■ **Work to complete**: Would you filter these records and copy every line that has the word "lines"?

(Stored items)

((

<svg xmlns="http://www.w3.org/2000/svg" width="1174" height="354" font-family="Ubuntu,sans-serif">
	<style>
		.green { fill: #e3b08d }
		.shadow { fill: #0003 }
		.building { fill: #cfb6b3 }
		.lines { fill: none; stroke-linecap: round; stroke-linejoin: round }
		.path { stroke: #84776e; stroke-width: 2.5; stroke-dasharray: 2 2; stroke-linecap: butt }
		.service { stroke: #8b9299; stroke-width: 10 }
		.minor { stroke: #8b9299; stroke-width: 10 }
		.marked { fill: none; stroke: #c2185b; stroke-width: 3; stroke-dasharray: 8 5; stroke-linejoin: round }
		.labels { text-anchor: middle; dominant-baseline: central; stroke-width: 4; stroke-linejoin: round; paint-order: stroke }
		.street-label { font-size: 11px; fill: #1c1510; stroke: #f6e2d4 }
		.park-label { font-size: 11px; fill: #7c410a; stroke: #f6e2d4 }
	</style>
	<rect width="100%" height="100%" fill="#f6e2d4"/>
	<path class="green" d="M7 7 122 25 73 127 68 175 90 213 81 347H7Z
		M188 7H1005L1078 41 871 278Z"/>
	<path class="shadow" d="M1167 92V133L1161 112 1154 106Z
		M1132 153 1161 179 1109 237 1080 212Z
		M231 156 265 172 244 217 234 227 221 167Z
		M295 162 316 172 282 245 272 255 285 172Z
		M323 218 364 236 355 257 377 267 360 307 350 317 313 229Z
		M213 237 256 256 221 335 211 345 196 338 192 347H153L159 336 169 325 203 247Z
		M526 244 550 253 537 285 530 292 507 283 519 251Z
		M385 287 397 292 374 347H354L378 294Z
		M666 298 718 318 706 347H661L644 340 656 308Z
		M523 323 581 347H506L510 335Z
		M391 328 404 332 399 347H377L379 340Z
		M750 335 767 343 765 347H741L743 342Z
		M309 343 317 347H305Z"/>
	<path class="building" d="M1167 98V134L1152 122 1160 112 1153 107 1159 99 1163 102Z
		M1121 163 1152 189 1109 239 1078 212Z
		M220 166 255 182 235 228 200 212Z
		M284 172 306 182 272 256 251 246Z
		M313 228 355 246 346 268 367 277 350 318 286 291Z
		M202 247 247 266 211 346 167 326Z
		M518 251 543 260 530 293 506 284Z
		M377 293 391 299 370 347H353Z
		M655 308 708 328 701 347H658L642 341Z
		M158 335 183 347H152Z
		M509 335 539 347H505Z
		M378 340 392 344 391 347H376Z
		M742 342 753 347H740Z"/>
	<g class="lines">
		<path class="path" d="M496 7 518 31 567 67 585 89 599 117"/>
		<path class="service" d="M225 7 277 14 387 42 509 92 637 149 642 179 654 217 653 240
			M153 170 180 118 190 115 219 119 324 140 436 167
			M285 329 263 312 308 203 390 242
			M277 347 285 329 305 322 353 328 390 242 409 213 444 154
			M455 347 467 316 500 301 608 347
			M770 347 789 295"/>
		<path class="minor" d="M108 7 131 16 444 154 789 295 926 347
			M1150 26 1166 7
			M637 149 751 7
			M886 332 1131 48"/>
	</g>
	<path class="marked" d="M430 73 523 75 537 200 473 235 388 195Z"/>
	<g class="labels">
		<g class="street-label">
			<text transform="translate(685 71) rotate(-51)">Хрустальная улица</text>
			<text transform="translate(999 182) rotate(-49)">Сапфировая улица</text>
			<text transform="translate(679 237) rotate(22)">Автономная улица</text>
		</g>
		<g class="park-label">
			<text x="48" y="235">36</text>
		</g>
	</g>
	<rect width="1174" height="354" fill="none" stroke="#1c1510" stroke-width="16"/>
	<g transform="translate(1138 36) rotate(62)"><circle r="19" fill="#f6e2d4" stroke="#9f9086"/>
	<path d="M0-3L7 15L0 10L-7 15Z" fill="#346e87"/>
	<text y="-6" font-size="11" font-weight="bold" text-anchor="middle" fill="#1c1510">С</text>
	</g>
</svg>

))

■ **Result of the task**:
		.lines { fill: none; stroke-linecap: round; stroke-linejoin: round }
	<g class="lines">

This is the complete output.